— TASK GOAL —
The records sit below. Return every line in them that holds the word "center".

— THE DATA —
+++

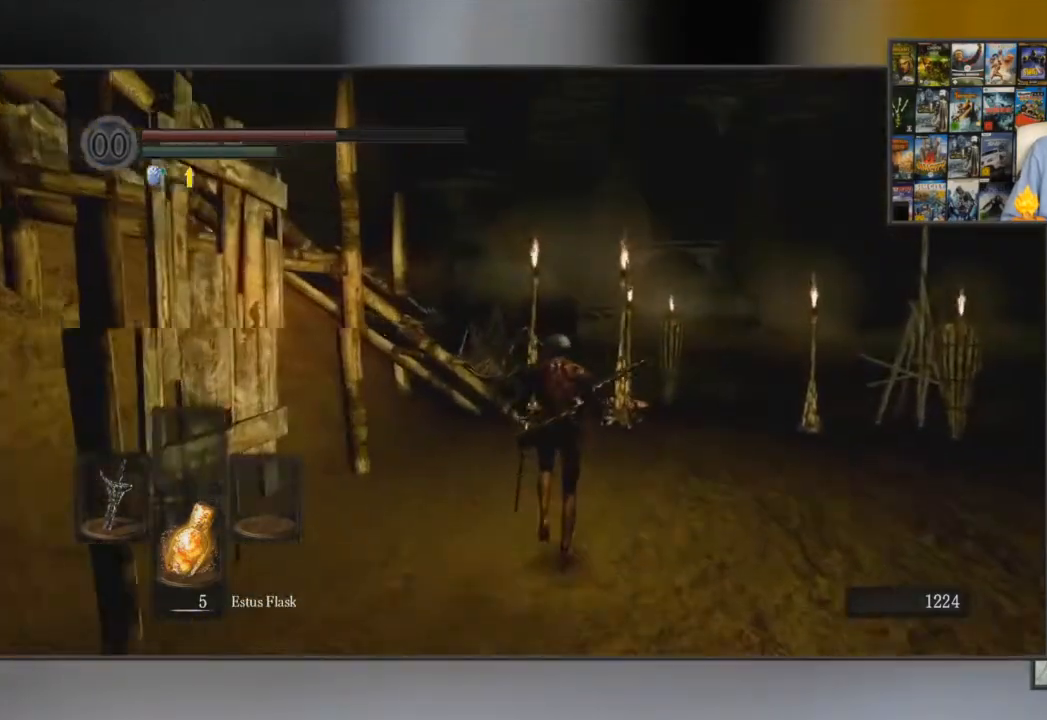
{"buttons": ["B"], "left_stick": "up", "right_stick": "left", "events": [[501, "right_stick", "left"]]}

+++

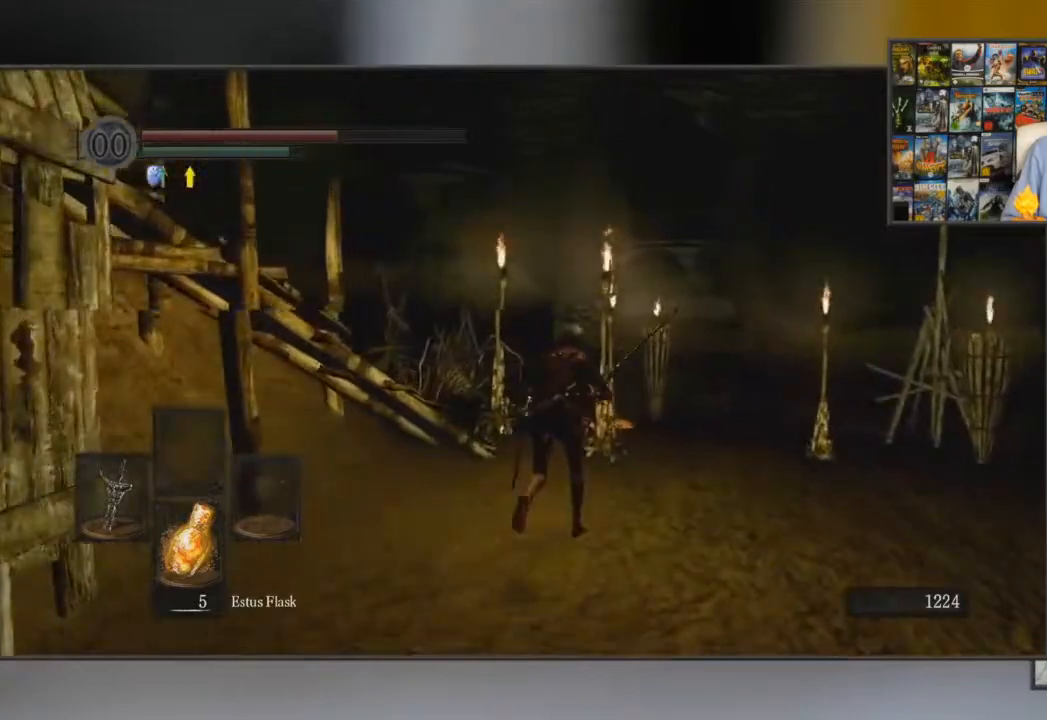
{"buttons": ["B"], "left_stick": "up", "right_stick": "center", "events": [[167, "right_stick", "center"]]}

+++

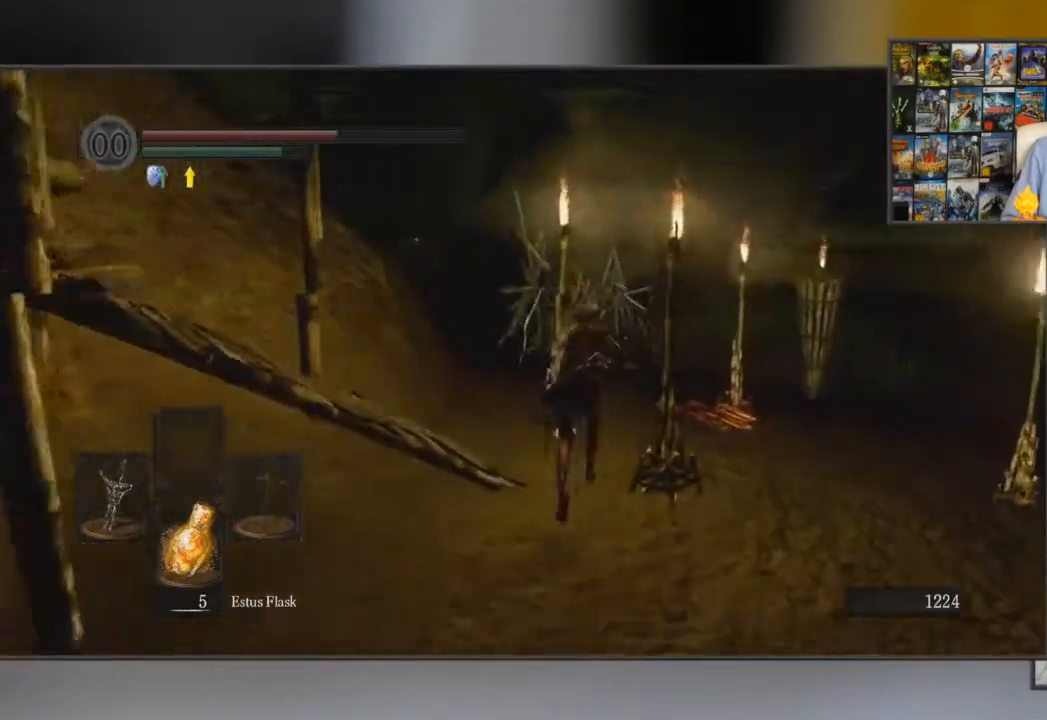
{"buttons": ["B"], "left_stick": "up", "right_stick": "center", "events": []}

+++

— RESULT OF THIS EXERCISE —
{"buttons": ["B"], "left_stick": "up", "right_stick": "center", "events": [[167, "right_stick", "center"]]}
{"buttons": ["B"], "left_stick": "up", "right_stick": "center", "events": []}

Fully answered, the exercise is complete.